A tradition holds that the seventh son of a family is doomed to turn into a werewolf — known as "el lobison" in Argentina — after his 13th birthday and will stalk the night in its beastly form, according to the Independent. The legend stems from indigenous folklore and melded with superstitions of European settlers in the 19th century. The fear of this werewolf-child was so pronounced that many seventh sons were killed after they were born, which started the practice in 1907 of Argentine leaders taking these children symbolically under their wing.

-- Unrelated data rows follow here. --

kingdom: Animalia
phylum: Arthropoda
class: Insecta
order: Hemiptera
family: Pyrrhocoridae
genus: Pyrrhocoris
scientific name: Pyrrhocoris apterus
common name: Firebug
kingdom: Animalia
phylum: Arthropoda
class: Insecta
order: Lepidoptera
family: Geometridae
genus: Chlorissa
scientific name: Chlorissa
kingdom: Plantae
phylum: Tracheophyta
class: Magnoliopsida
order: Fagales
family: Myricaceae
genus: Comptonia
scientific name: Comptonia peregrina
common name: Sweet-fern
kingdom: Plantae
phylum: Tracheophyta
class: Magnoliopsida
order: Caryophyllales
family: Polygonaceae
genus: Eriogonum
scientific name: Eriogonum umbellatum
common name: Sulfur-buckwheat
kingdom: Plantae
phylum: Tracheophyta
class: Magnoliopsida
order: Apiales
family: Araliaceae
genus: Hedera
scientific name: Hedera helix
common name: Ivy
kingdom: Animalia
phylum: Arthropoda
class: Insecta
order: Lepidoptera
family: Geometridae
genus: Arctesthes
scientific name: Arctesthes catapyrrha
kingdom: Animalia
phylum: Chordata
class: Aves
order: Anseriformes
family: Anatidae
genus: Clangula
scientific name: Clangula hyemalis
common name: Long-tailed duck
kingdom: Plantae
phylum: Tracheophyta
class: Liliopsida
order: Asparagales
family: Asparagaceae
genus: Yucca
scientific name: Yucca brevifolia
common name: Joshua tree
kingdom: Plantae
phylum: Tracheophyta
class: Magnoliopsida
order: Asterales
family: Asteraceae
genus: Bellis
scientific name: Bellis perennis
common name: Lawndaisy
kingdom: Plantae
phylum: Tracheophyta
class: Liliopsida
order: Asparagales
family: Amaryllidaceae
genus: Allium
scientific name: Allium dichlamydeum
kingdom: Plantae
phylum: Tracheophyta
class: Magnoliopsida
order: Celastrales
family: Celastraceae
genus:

In the past half-century, the ceremonies have been opened up to girls and now, for the first time, Jews. The Tawil family appealed to the Argentine government as early as the 1990s to have the practice extended to non-Catholic families. The boy's new status as the president's godson wins him a gold medal as well as a full educational scholarship, according to the Independent.
Tales of shape-shifting demons and feral monsters slaughtering livestock can be found in many parts of Latin America. This Argentine iteration can be traced to a local Guarani story of the seven cursed spawn of Tau, an evil mythological spirit, and Kerana, a beautiful woman he seduced and kidnapped. The seventh son was "Luison," who appears sometimes in the shape of a small dog and feeds on corpses.
Some historians dispute the connection between beliefs about this folk horror and the presidential act of adopting a seventh son as a godson, and say the latter is a distinct custom brought over by Eastern European migrants.
Americans should not be so quick to scoff at the tradition and its embrace by Argentina's head of state. After all, the U.S. president participates in the ritual pardoning of a fluffy and presumably bewildered animal every year.